- **The input**
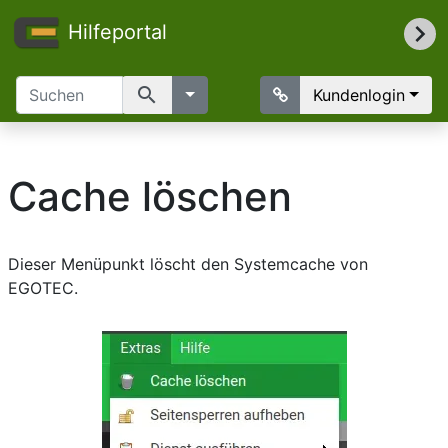
Hilfeportal
search
Kundenlogin
Cache löschen
Dieser Menüpunkt löscht den Systemcache von
EGOTEC.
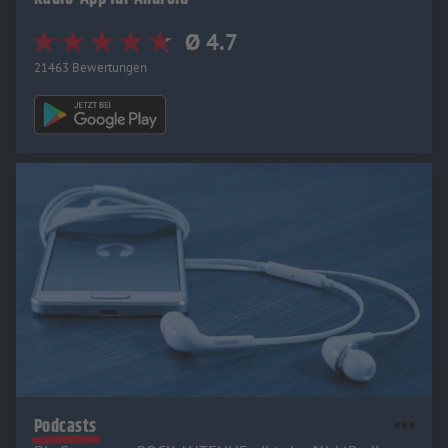
Ø 4.7
21463 Bewertungen
Podcasts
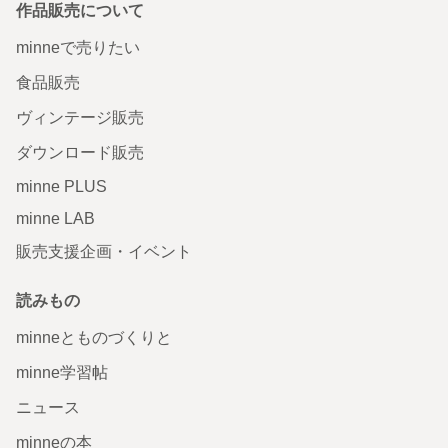
作品販売について
minneで売りたい
食品販売
ヴィンテージ販売
ダウンロード販売
minne PLUS
minne LAB
販売支援企画・イベント
読みもの
minneとものづくりと
minne学習帖
ニュース
minneの本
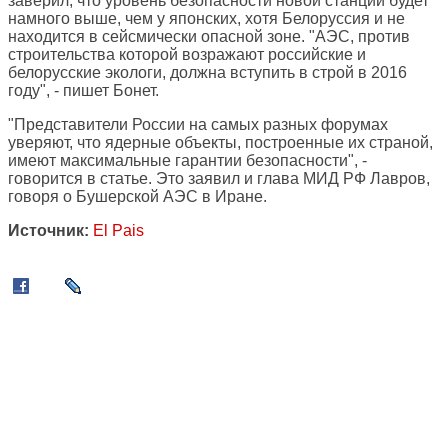
заверил, что уровень безопасности новой станции будет
намного выше, чем у японских, хотя Белоруссия и не
находится в сейсмически опасной зоне. "АЭС, против
строительства которой возражают российские и
белорусские экологи, должна вступить в строй в 2016
году", - пишет Бонет.
"Представители России на самых разных форумах
уверяют, что ядерные объекты, построенные их страной,
имеют максимальные гарантии безопасности", -
говорится в статье. Это заявил и глава МИД РФ Лавров,
говоря о Бушерской АЭС в Иране.
Источник:
El Pais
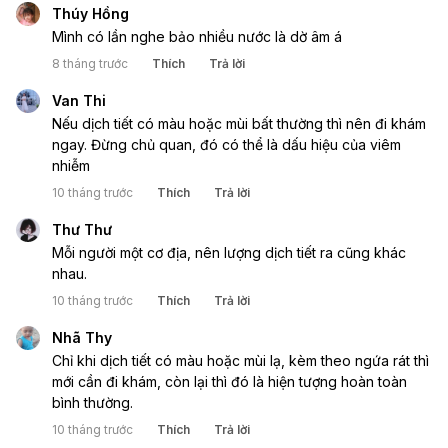
Thúy Hồng
Mình có lần nghe bảo nhiều nước là dờ âm á
8 tháng trước
Thích
Trả lời
Van Thi
Nếu dịch tiết có màu hoặc mùi bất thường thì nên đi khám
ngay. Đừng chủ quan, đó có thể là dấu hiệu của viêm
nhiễm
10 tháng trước
Thích
Trả lời
Thư Thư
Mỗi người một cơ địa, nên lượng dịch tiết ra cũng khác
nhau.
10 tháng trước
Thích
Trả lời
Nhã Thy
Chỉ khi dịch tiết có màu hoặc mùi lạ, kèm theo ngứa rát thì
mới cần đi khám, còn lại thì đó là hiện tượng hoàn toàn
bình thường.
10 tháng trước
Thích
Trả lời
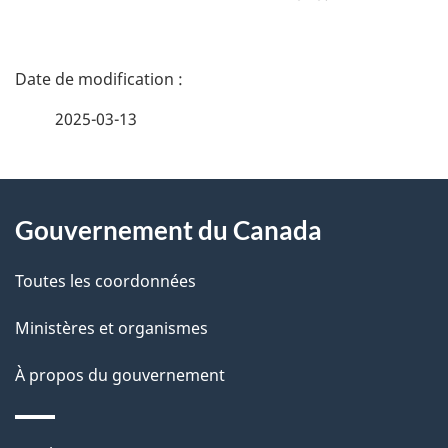
D
é
2025-03-13
t
À
a
Gouvernement du Canada
propos
i
de
l
Toutes les coordonnées
ce
s
Ministères et organismes
site
d
À propos du gouvernement
e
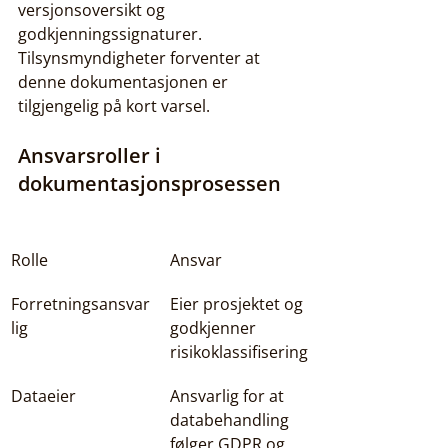
versjonsoversikt og 
godkjenningssignaturer. 
Tilsynsmyndigheter forventer at 
denne dokumentasjonen er 
tilgjengelig på kort varsel.
Ansvarsroller i 
dokumentasjonsprosessen
Rolle
Ansvar
Forretningsansvar
Eier prosjektet og 
lig
godkjenner 
risikoklassifisering
Dataeier
Ansvarlig for at 
databehandling 
følger GDPR og 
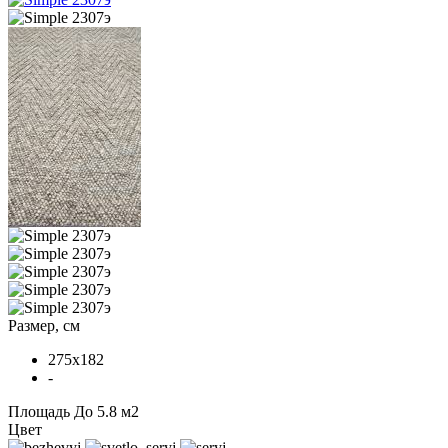
Размер, см
275x182
-
Площадь
До 5.8 м2
Цвет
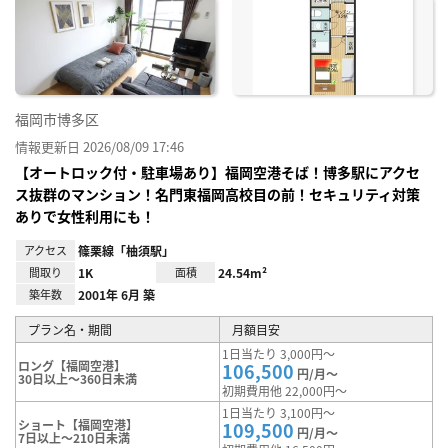
お気
に入
り登
録
福岡市博多区
情報更新日 2026/08/09 17:46
【オートロック付・駐車場あり】福岡空港そば！博多駅にアクセ
ス抜群のマンション！名門東福岡高校目の前！セキュリティ対策
ありで女性利用にも！
アクセス
篠栗線「柚須駅」
間取り
1K
面積
24.54m²
築年数
2001年 6月 築
プラン名・期間
月額目安
1日当たり 3,000円～
ロング【福岡空港】
106,500
円/月～
30日以上～360日未満
初期費用他 22,000円～
1日当たり 3,100円～
ショート【福岡空港】
109,500
円/月～
7日以上～210日未満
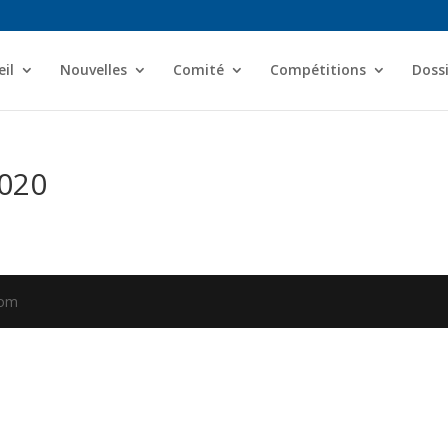
il
Nouvelles
Comité
Compétitions
Dossi
2020
com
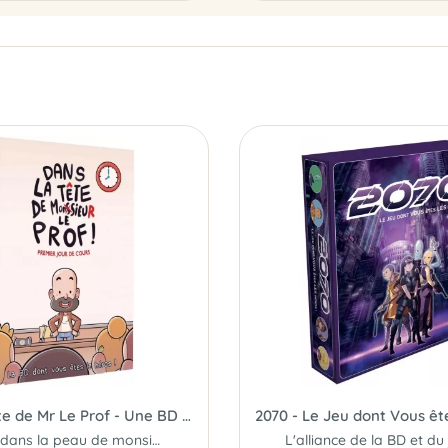
Dans la tête de Mr Le Prof - Une BD dont vos êtes le héros
Entrez dans la peau de monsieur Le prof...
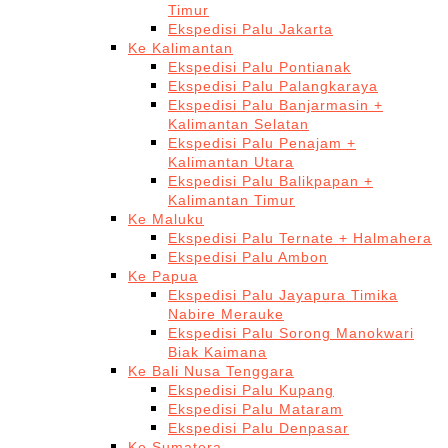
Timur
Ekspedisi Palu Jakarta
Ke Kalimantan
Ekspedisi Palu Pontianak
Ekspedisi Palu Palangkaraya
Ekspedisi Palu Banjarmasin +
Kalimantan Selatan
Ekspedisi Palu Penajam +
Kalimantan Utara
Ekspedisi Palu Balikpapan +
Kalimantan Timur
Ke Maluku
Ekspedisi Palu Ternate + Halmahera
Ekspedisi Palu Ambon
Ke Papua
Ekspedisi Palu Jayapura Timika
Nabire Merauke
Ekspedisi Palu Sorong Manokwari
Biak Kaimana
Ke Bali Nusa Tenggara
Ekspedisi Palu Kupang
Ekspedisi Palu Mataram
Ekspedisi Palu Denpasar
Ke Sumatera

- **What you should do**
Among the lines above, find the ones containing "khám" and copy them.

- **Exercise output**
Nếu dịch tiết có màu hoặc mùi bất thường thì nên đi khám
mới cần đi khám, còn lại thì đó là hiện tượng hoàn toàn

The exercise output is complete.